Full-Year 2017 Outlook
"With mixed results in Q3 and some positive trends, we expect to see modest improvement continue in Q4. However, it will not be enough to overcome the slow start to 2017, and thus we expect annual results to come in below our 2017 guidance. We are focused on improving key operating metrics in our core markets, which is crucial as we exit the year and continue on our roadmap to growth. With that in mind, we remain focused on initiating the execution of key programs that will allow us to achieve our long-term goals," said Jamie Wilson, Chief Financial Officer, Avon Products, Inc.

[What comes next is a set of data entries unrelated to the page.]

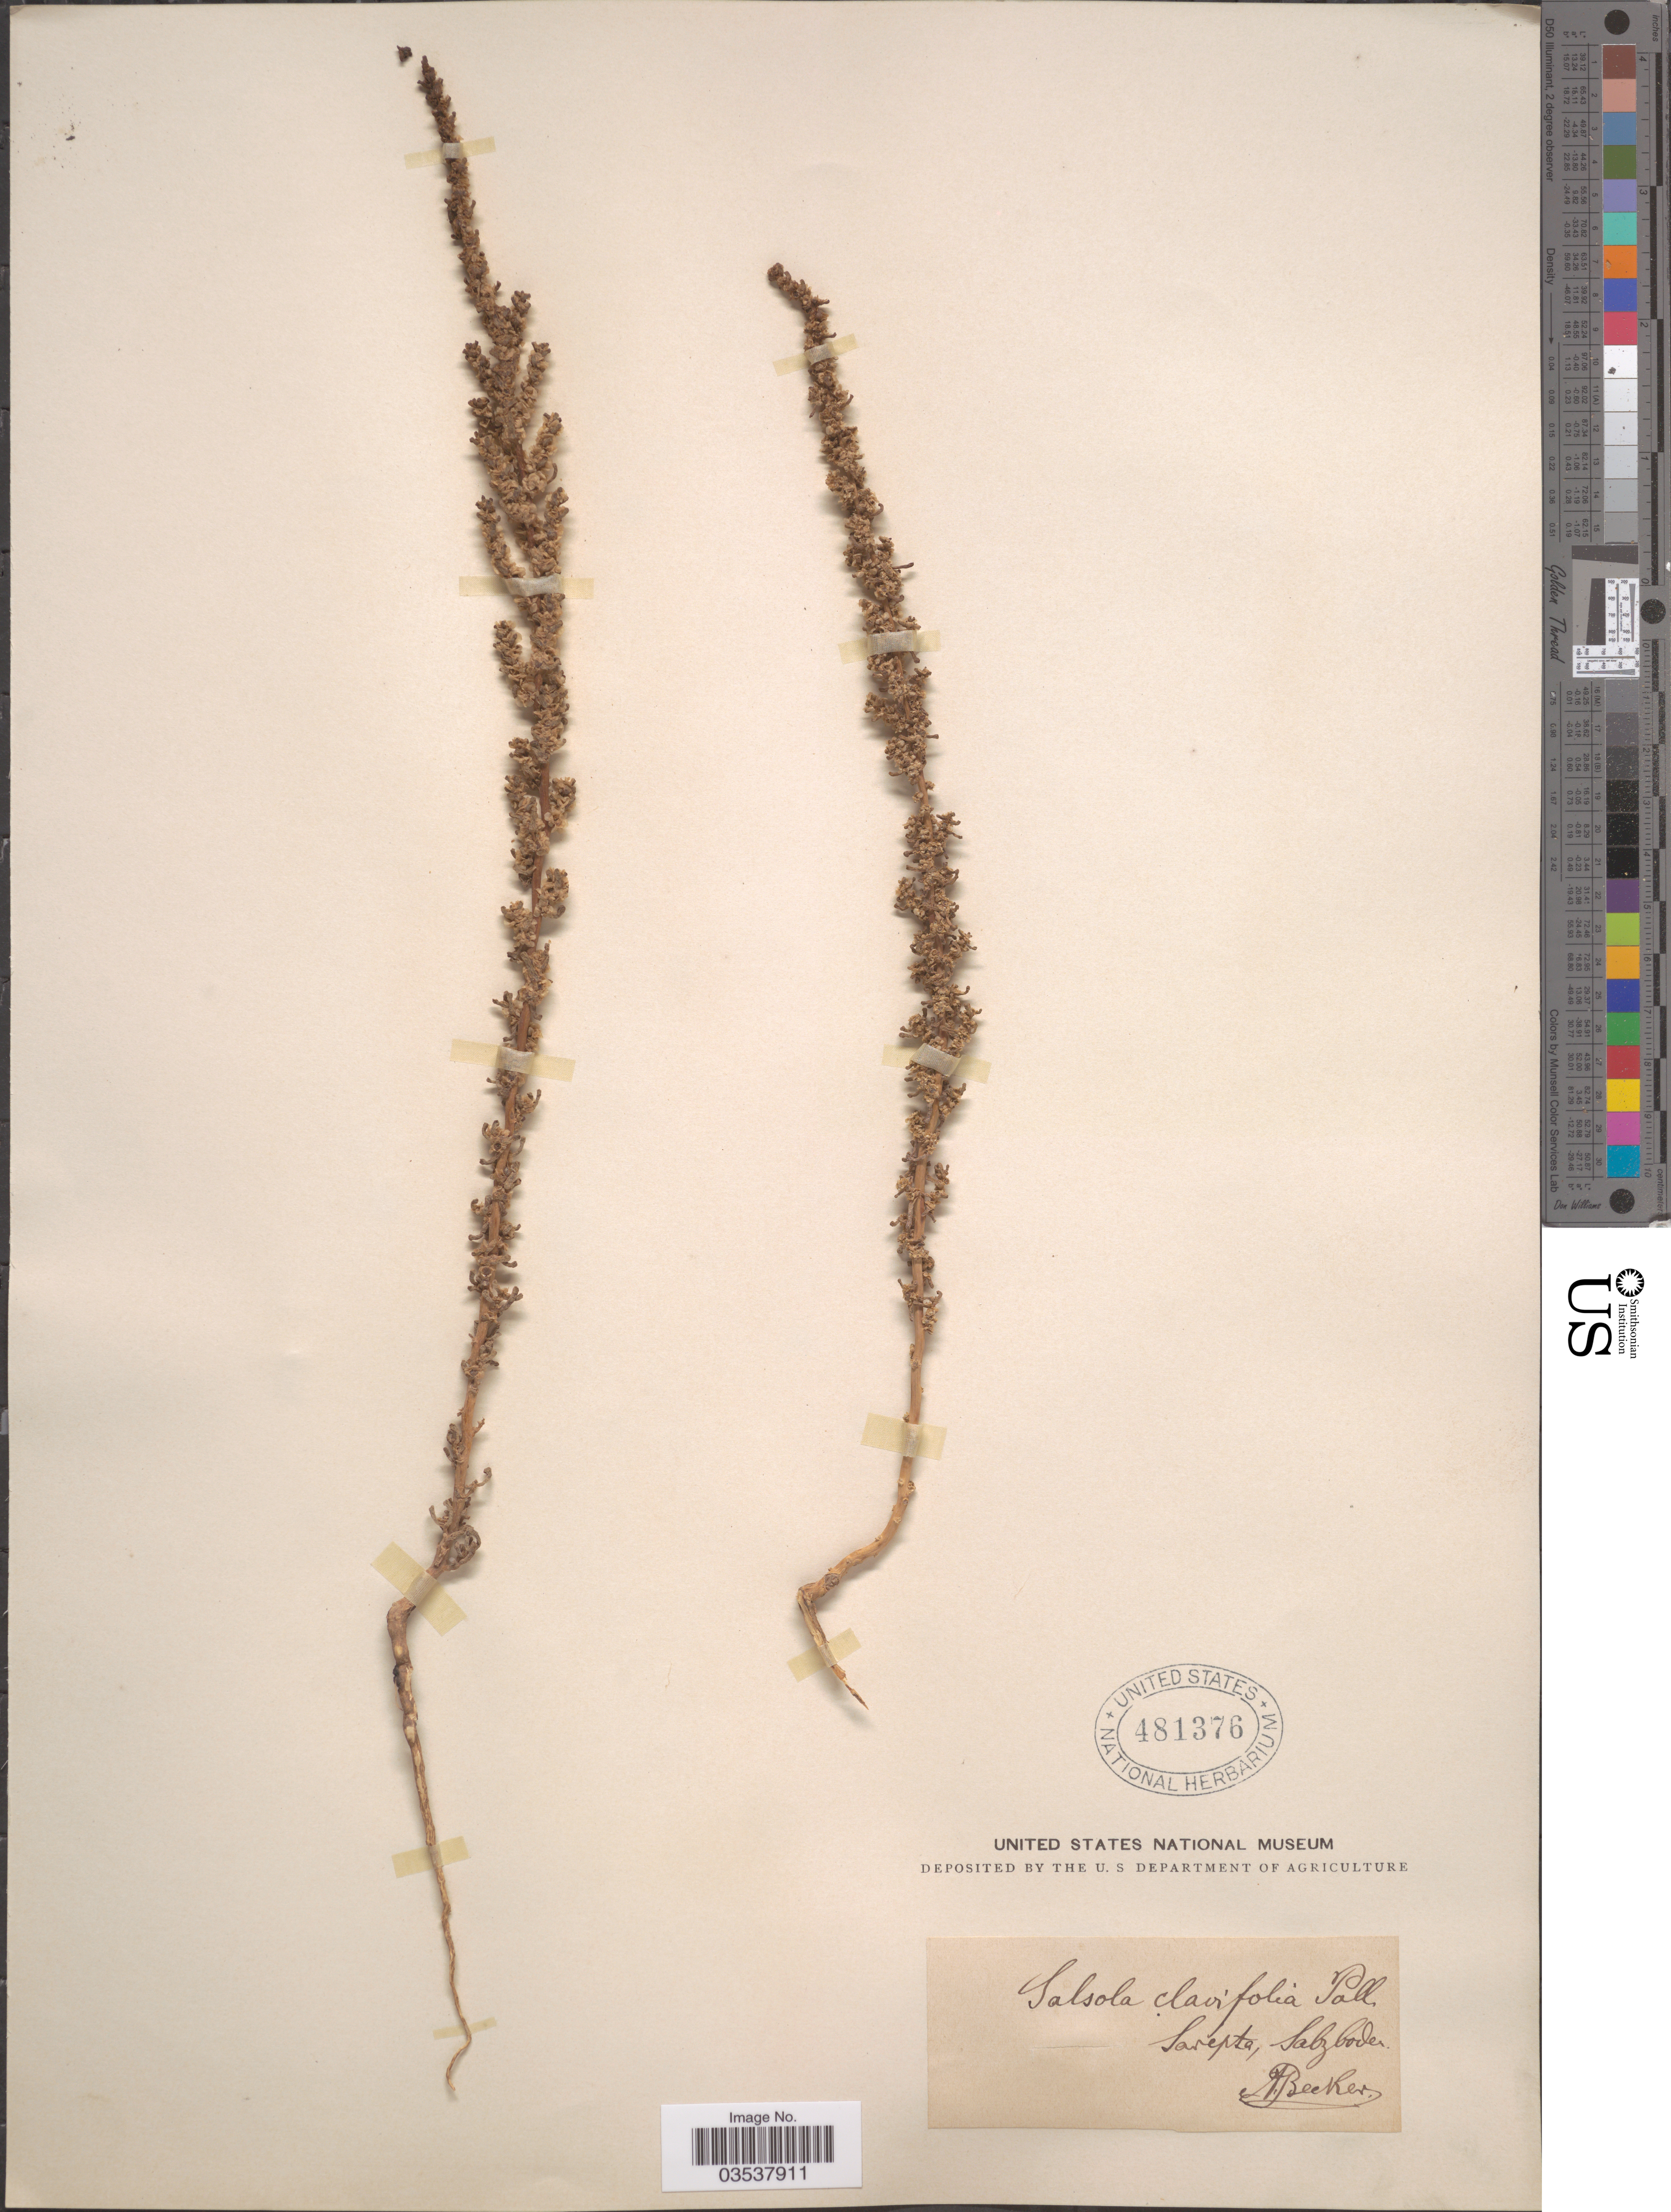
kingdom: Plantae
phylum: Tracheophyta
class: Magnoliopsida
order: Caryophyllales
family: Amaranthaceae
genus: Soda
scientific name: Soda foliosa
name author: (L.) Akhani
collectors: A. Becker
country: Russian Federation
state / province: Volgograd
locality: Sarepta, Salzboden.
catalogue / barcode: US 481376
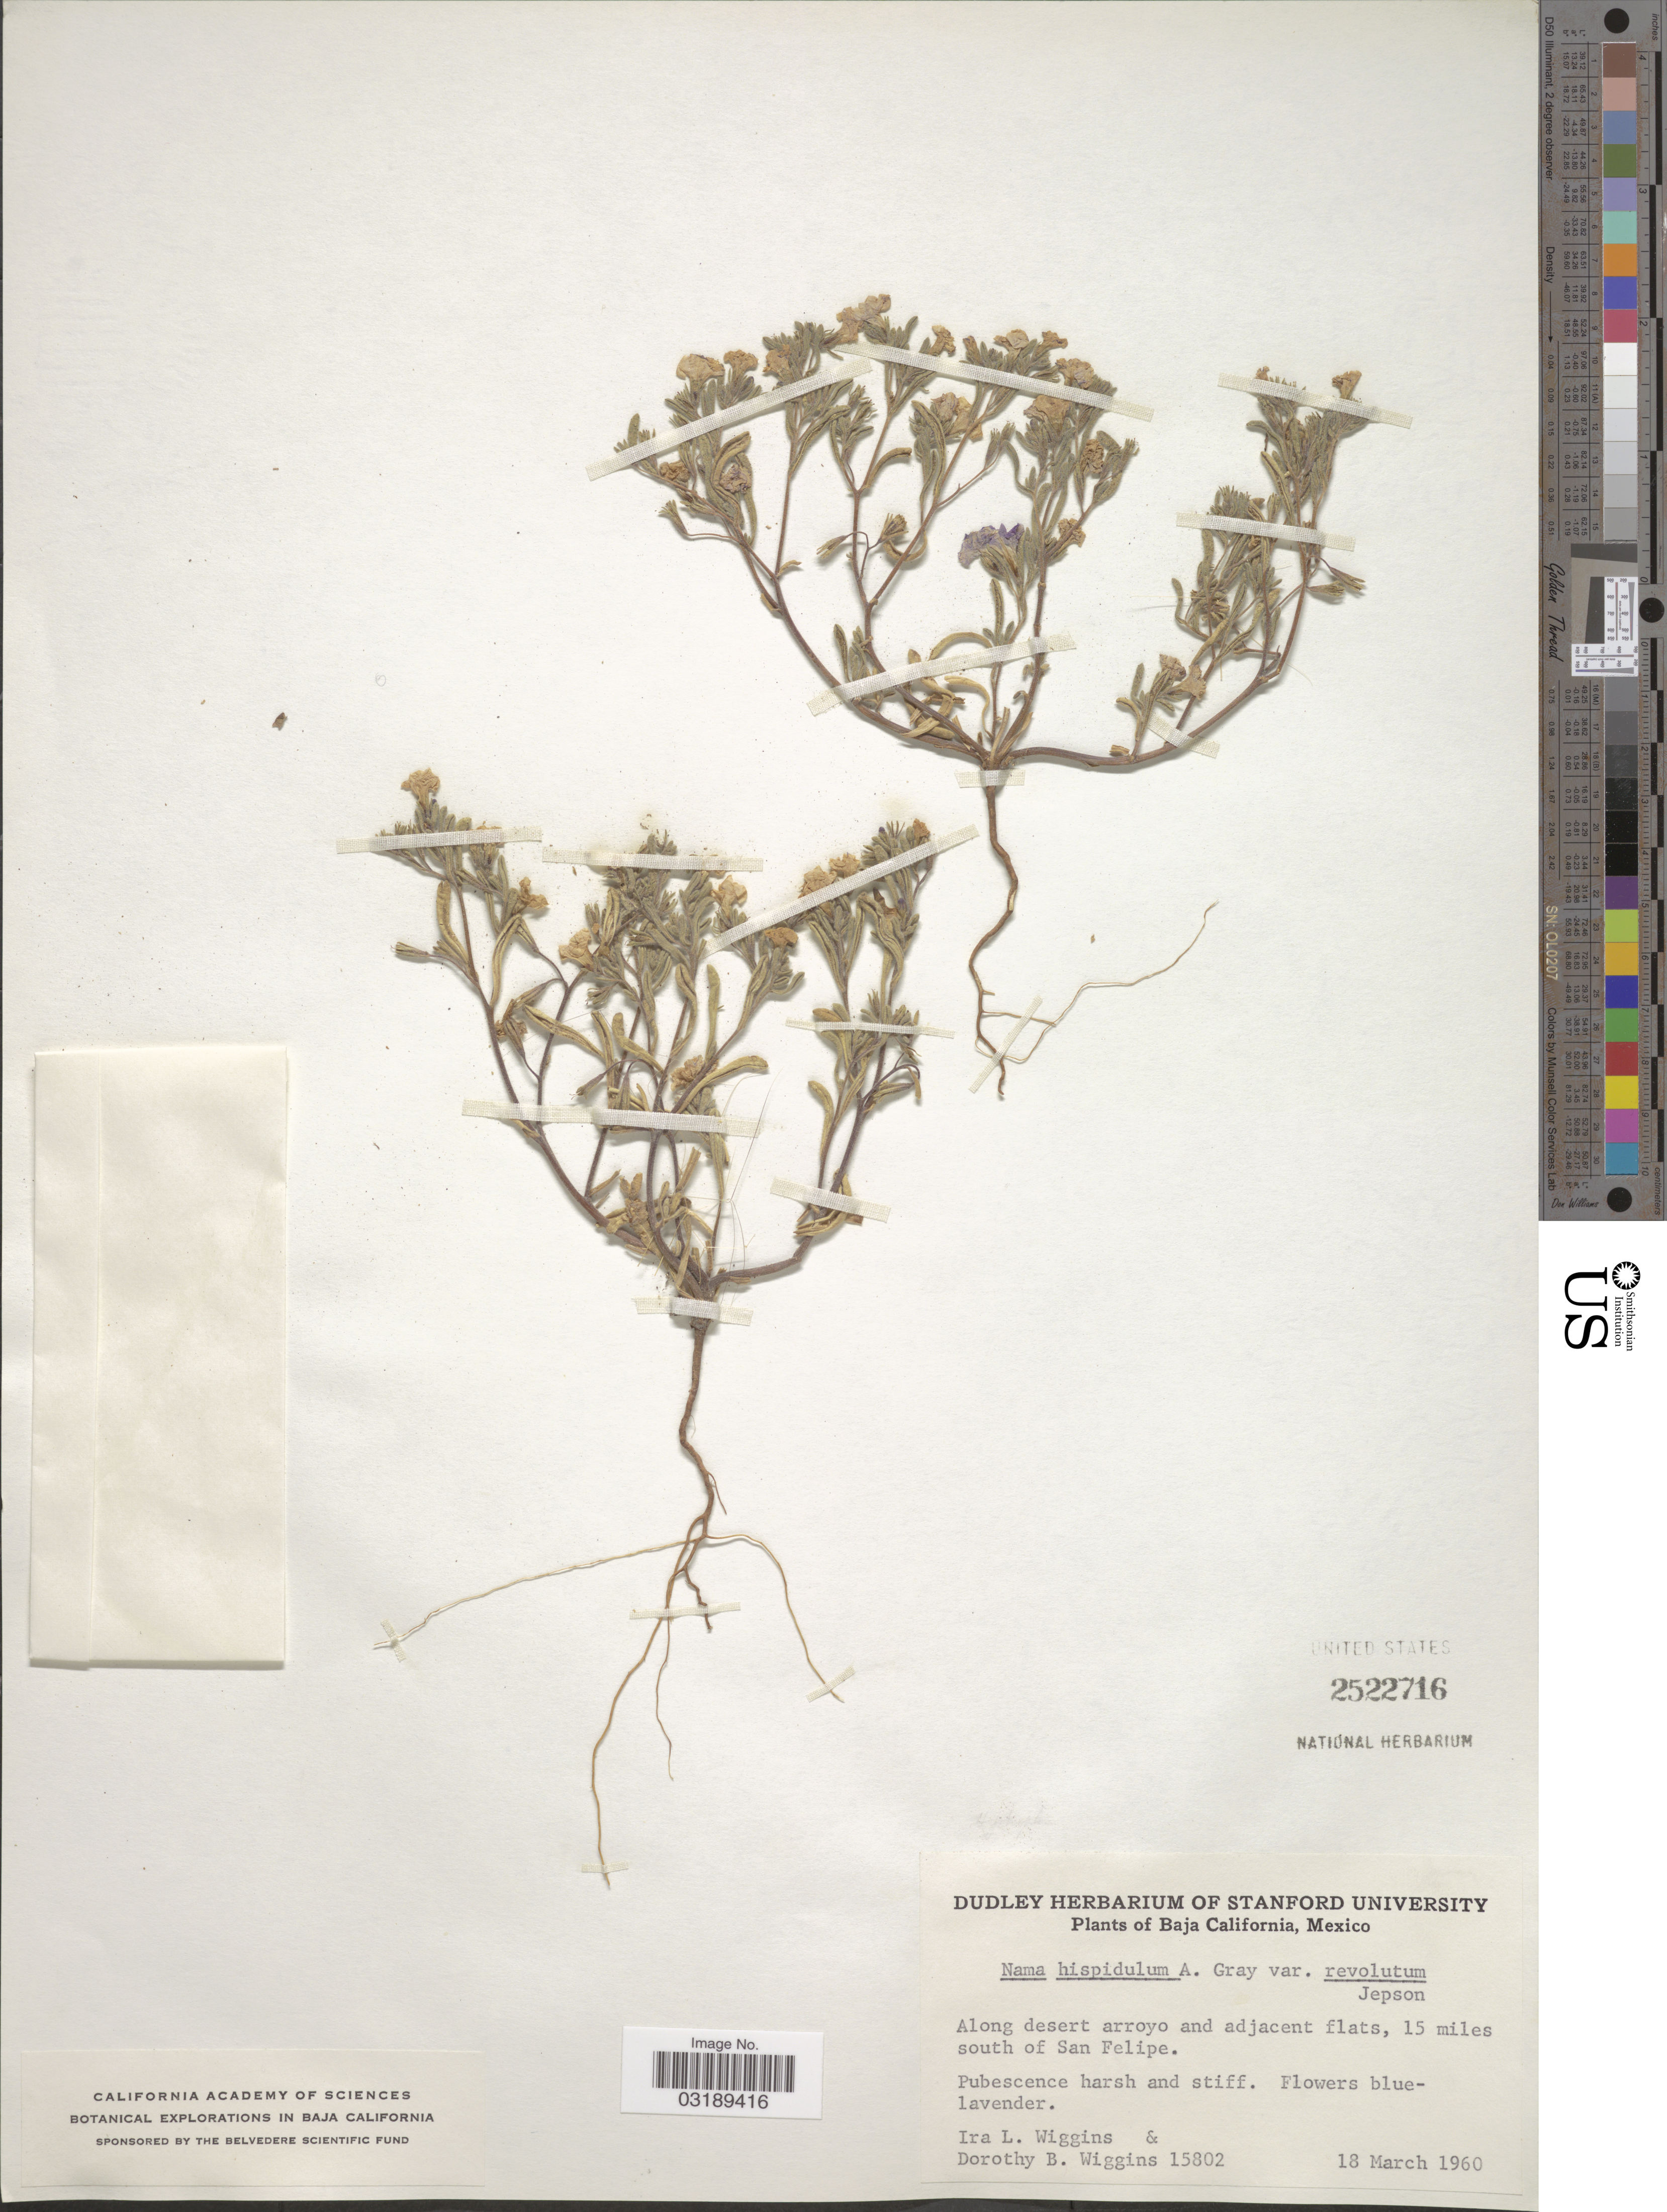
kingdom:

Management has been focused on fixing the business fundamentals to improve operating performance, particularly in its largest markets. After a slow start to the year, management is encouraged by the traction that it saw in key financial areas as it exited the quarter, including improving run rates for both constant-dollar revenue and Adjusted operating margin. Management expects to see continued improvement in the fourth quarter, with flat to slightly positive performance compared to last year in constant-dollar revenue and Adjusted operating margin. Management expects to meet its 2017 cost savings target and deliver positive free cash flow for the year, enhanced by slower than planned capital expenditures in the year.